AIM OF THE EXERCISE
Your task is to return all of the entries below exactly, leaving out each picture.

----- INPUT RECORDS -----

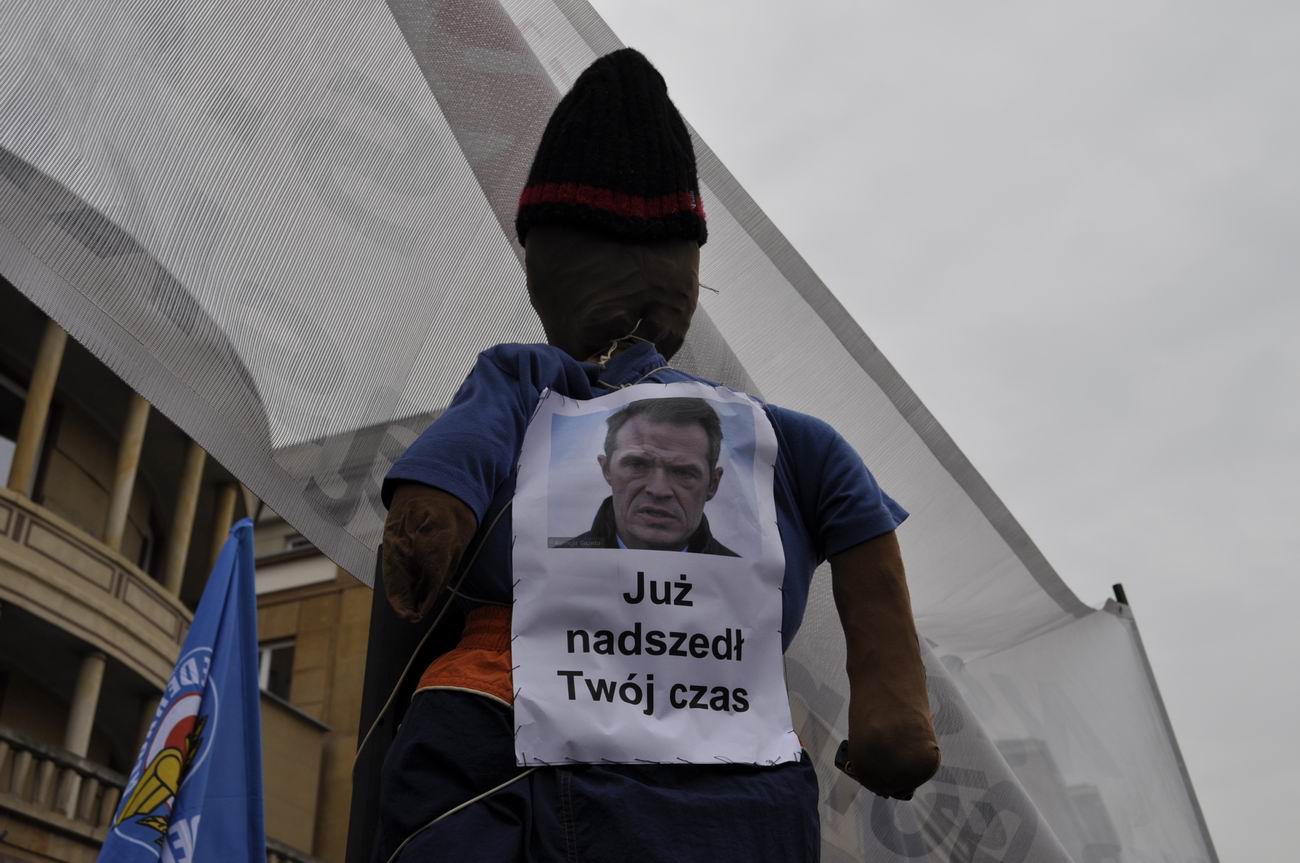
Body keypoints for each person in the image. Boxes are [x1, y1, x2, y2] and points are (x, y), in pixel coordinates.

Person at [371, 48, 939, 862]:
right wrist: (893, 713)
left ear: (546, 262)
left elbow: (453, 468)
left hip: (508, 729)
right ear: (687, 271)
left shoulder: (525, 380)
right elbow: (865, 543)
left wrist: (433, 508)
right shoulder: (787, 439)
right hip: (726, 769)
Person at [559, 397, 738, 555]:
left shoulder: (746, 580)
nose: (658, 490)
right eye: (637, 465)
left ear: (712, 484)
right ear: (607, 470)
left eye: (683, 473)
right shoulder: (553, 569)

-----

ANSWER SECTION
Body keypoints for each person in the image. Boxes are [x1, y1, x2, y2] and points are (x, y), in pixel coordinates.

Person at [371, 48, 939, 862]:
right wrist: (893, 713)
left ear: (546, 262)
left elbow: (453, 468)
left hip: (508, 729)
right ear: (687, 271)
left shoulder: (525, 380)
right elbow: (865, 543)
left wrist: (433, 508)
right shoulder: (787, 439)
right hip: (726, 769)
Person at [559, 397, 738, 555]:
left shoulder: (746, 580)
nose: (658, 490)
right eye: (637, 465)
left ear: (712, 484)
right ear: (607, 470)
left eye: (683, 473)
right shoulder: (553, 569)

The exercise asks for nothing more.